(Collection entries)
------------------------------------------------------------------------
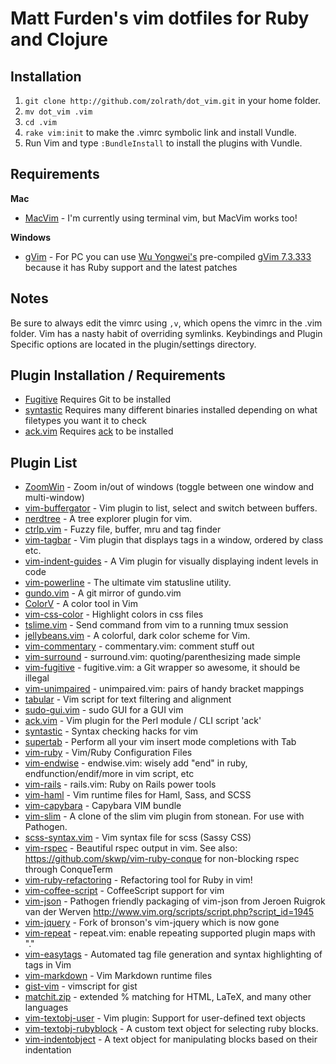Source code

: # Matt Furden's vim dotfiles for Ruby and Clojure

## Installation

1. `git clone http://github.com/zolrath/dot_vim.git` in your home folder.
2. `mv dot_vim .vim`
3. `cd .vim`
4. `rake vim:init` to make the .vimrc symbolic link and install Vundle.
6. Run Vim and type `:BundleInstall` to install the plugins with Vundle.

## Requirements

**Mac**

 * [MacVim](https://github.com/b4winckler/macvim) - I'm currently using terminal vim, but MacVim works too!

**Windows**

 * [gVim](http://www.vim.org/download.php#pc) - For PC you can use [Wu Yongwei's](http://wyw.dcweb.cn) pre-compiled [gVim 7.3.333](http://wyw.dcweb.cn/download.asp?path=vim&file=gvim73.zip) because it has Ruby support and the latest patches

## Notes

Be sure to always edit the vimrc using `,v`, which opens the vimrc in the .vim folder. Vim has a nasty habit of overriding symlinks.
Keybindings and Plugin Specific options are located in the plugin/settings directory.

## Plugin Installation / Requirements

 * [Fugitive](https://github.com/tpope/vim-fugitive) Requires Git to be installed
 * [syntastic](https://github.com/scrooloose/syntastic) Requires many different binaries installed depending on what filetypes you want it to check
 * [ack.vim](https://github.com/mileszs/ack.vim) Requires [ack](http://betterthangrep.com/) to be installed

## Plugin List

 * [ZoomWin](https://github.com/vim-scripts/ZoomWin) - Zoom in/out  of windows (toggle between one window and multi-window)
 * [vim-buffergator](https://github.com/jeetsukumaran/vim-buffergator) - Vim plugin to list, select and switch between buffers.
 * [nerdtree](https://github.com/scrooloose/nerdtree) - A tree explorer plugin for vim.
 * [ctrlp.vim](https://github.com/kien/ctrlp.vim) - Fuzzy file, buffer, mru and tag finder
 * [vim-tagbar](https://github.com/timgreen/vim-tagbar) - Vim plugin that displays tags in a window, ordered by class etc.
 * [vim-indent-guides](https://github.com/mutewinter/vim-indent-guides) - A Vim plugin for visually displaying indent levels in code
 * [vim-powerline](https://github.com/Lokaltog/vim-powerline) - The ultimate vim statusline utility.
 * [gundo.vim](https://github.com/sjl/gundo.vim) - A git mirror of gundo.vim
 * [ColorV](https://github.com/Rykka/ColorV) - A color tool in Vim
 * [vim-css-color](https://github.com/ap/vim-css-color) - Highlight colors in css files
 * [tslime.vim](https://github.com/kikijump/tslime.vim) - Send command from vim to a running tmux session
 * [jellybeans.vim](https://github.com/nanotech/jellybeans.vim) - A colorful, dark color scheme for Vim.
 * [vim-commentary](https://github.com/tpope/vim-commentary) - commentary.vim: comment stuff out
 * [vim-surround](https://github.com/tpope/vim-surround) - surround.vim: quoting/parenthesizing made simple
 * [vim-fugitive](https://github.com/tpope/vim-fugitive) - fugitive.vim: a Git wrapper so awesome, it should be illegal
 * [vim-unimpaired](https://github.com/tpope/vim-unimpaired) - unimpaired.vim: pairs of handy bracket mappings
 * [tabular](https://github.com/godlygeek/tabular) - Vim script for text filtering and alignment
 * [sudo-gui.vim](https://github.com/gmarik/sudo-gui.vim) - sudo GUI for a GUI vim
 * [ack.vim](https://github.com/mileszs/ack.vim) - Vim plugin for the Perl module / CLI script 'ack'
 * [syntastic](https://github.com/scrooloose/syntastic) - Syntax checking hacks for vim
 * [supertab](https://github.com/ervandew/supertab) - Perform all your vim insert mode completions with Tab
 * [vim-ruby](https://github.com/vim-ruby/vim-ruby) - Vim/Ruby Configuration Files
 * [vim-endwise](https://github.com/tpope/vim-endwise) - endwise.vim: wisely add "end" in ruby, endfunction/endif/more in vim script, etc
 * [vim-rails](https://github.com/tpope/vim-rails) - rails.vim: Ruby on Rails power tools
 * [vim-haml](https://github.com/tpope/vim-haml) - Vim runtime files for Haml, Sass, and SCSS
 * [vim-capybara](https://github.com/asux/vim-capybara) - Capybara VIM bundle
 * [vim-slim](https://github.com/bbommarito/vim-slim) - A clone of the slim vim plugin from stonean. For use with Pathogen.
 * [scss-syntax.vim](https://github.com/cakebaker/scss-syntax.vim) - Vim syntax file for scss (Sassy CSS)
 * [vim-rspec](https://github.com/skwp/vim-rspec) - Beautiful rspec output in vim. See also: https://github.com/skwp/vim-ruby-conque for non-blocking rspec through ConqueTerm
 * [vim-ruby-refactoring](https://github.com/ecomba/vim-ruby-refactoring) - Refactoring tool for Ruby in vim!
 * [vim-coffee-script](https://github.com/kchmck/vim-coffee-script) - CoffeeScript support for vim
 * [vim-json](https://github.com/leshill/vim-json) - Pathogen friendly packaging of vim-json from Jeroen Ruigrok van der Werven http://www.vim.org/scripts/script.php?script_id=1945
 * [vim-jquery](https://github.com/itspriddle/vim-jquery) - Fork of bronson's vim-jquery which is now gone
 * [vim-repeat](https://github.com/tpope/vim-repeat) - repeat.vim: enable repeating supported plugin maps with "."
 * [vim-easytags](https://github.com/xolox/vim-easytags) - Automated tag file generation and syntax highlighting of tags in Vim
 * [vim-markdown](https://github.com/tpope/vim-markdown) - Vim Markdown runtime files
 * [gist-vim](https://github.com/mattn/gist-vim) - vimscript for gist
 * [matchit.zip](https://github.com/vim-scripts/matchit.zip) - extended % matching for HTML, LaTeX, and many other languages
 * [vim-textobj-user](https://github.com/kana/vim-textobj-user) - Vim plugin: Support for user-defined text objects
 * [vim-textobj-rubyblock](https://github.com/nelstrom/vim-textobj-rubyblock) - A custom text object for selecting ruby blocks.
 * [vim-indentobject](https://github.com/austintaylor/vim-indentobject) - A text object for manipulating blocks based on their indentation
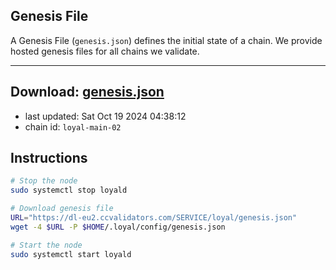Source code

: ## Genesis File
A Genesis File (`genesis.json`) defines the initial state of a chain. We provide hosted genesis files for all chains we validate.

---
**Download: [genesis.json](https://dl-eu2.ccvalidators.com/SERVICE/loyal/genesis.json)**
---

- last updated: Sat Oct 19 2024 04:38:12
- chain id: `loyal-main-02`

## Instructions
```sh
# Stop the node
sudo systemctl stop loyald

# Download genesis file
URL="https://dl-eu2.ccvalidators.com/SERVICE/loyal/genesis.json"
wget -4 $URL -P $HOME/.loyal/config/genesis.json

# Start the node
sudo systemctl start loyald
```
------------------------------------------------------------------------
What to do:
Every line above should be printed again word for word, without its pictures.

Reply:
Source code

: # Matt Furden's vim dotfiles for Ruby and Clojure

## Installation

1. `git clone http://github.com/zolrath/dot_vim.git` in your home folder.
2. `mv dot_vim .vim`
3. `cd .vim`
4. `rake vim:init` to make the .vimrc symbolic link and install Vundle.
6. Run Vim and type `:BundleInstall` to install the plugins with Vundle.

## Requirements

**Mac**

 * [MacVim](https://github.com/b4winckler/macvim) - I'm currently using terminal vim, but MacVim works too!

**Windows**

 * [gVim](http://www.vim.org/download.php#pc) - For PC you can use [Wu Yongwei's](http://wyw.dcweb.cn) pre-compiled [gVim 7.3.333](http://wyw.dcweb.cn/download.asp?path=vim&file=gvim73.zip) because it has Ruby support and the latest patches

## Notes

Be sure to always edit the vimrc using `,v`, which opens the vimrc in the .vim folder. Vim has a nasty habit of overriding symlinks.
Keybindings and Plugin Specific options are located in the plugin/settings directory.

## Plugin Installation / Requirements

 * [Fugitive](https://github.com/tpope/vim-fugitive) Requires Git to be installed
 * [syntastic](https://github.com/scrooloose/syntastic) Requires many different binaries installed depending on what filetypes you want it to check
 * [ack.vim](https://github.com/mileszs/ack.vim) Requires [ack](http://betterthangrep.com/) to be installed

## Plugin List

 * [ZoomWin](https://github.com/vim-scripts/ZoomWin) - Zoom in/out  of windows (toggle between one window and multi-window)
 * [vim-buffergator](https://github.com/jeetsukumaran/vim-buffergator) - Vim plugin to list, select and switch between buffers.
 * [nerdtree](https://github.com/scrooloose/nerdtree) - A tree explorer plugin for vim.
 * [ctrlp.vim](https://github.com/kien/ctrlp.vim) - Fuzzy file, buffer, mru and tag finder
 * [vim-tagbar](https://github.com/timgreen/vim-tagbar) - Vim plugin that displays tags in a window, ordered by class etc.
 * [vim-indent-guides](https://github.com/mutewinter/vim-indent-guides) - A Vim plugin for visually displaying indent levels in code
 * [vim-powerline](https://github.com/Lokaltog/vim-powerline) - The ultimate vim statusline utility.
 * [gundo.vim](https://github.com/sjl/gundo.vim) - A git mirror of gundo.vim
 * [ColorV](https://github.com/Rykka/ColorV) - A color tool in Vim
 * [vim-css-color](https://github.com/ap/vim-css-color) - Highlight colors in css files
 * [tslime.vim](https://github.com/kikijump/tslime.vim) - Send command from vim to a running tmux session
 * [jellybeans.vim](https://github.com/nanotech/jellybeans.vim) - A colorful, dark color scheme for Vim.
 * [vim-commentary](https://github.com/tpope/vim-commentary) - commentary.vim: comment stuff out
 * [vim-surround](https://github.com/tpope/vim-surround) - surround.vim: quoting/parenthesizing made simple
 * [vim-fugitive](https://github.com/tpope/vim-fugitive) - fugitive.vim: a Git wrapper so awesome, it should be illegal
 * [vim-unimpaired](https://github.com/tpope/vim-unimpaired) - unimpaired.vim: pairs of handy bracket mappings
 * [tabular](https://github.com/godlygeek/tabular) - Vim script for text filtering and alignment
 * [sudo-gui.vim](https://github.com/gmarik/sudo-gui.vim) - sudo GUI for a GUI vim
 * [ack.vim](https://github.com/mileszs/ack.vim) - Vim plugin for the Perl module / CLI script 'ack'
 * [syntastic](https://github.com/scrooloose/syntastic) - Syntax checking hacks for vim
 * [supertab](https://github.com/ervandew/supertab) - Perform all your vim insert mode completions with Tab
 * [vim-ruby](https://github.com/vim-ruby/vim-ruby) - Vim/Ruby Configuration Files
 * [vim-endwise](https://github.com/tpope/vim-endwise) - endwise.vim: wisely add "end" in ruby, endfunction/endif/more in vim script, etc
 * [vim-rails](https://github.com/tpope/vim-rails) - rails.vim: Ruby on Rails power tools
 * [vim-haml](https://github.com/tpope/vim-haml) - Vim runtime files for Haml, Sass, and SCSS
 * [vim-capybara](https://github.com/asux/vim-capybara) - Capybara VIM bundle
 * [vim-slim](https://github.com/bbommarito/vim-slim) - A clone of the slim vim plugin from stonean. For use with Pathogen.
 * [scss-syntax.vim](https://github.com/cakebaker/scss-syntax.vim) - Vim syntax file for scss (Sassy CSS)
 * [vim-rspec](https://github.com/skwp/vim-rspec) - Beautiful rspec output in vim. See also: https://github.com/skwp/vim-ruby-conque for non-blocking rspec through ConqueTerm
 * [vim-ruby-refactoring](https://github.com/ecomba/vim-ruby-refactoring) - Refactoring tool for Ruby in vim!
 * [vim-coffee-script](https://github.com/kchmck/vim-coffee-script) - CoffeeScript support for vim
 * [vim-json](https://github.com/leshill/vim-json) - Pathogen friendly packaging of vim-json from Jeroen Ruigrok van der Werven http://www.vim.org/scripts/script.php?script_id=1945
 * [vim-jquery](https://github.com/itspriddle/vim-jquery) - Fork of bronson's vim-jquery which is now gone
 * [vim-repeat](https://github.com/tpope/vim-repeat) - repeat.vim: enable repeating supported plugin maps with "."
 * [vim-easytags](https://github.com/xolox/vim-easytags) - Automated tag file generation and syntax highlighting of tags in Vim
 * [vim-markdown](https://github.com/tpope/vim-markdown) - Vim Markdown runtime files
 * [gist-vim](https://github.com/mattn/gist-vim) - vimscript for gist
 * [matchit.zip](https://github.com/vim-scripts/matchit.zip) - extended % matching for HTML, LaTeX, and many other languages
 * [vim-textobj-user](https://github.com/kana/vim-textobj-user) - Vim plugin: Support for user-defined text objects
 * [vim-textobj-rubyblock](https://github.com/nelstrom/vim-textobj-rubyblock) - A custom text object for selecting ruby blocks.
 * [vim-indentobject](https://github.com/austintaylor/vim-indentobject) - A text object for manipulating blocks based on their indentation
Source code

: ## Genesis File
A Genesis File (`genesis.json`) defines the initial state of a chain. We provide hosted genesis files for all chains we validate.

---
**Download: [genesis.json](https://dl-eu2.ccvalidators.com/SERVICE/loyal/genesis.json)**
---

- last updated: Sat Oct 19 2024 04:38:12
- chain id: `loyal-main-02`

## Instructions
```sh
# Stop the node
sudo systemctl stop loyald

# Download genesis file
URL="https://dl-eu2.ccvalidators.com/SERVICE/loyal/genesis.json"
wget -4 $URL -P $HOME/.loyal/config/genesis.json

# Start the node
sudo systemctl start loyald
```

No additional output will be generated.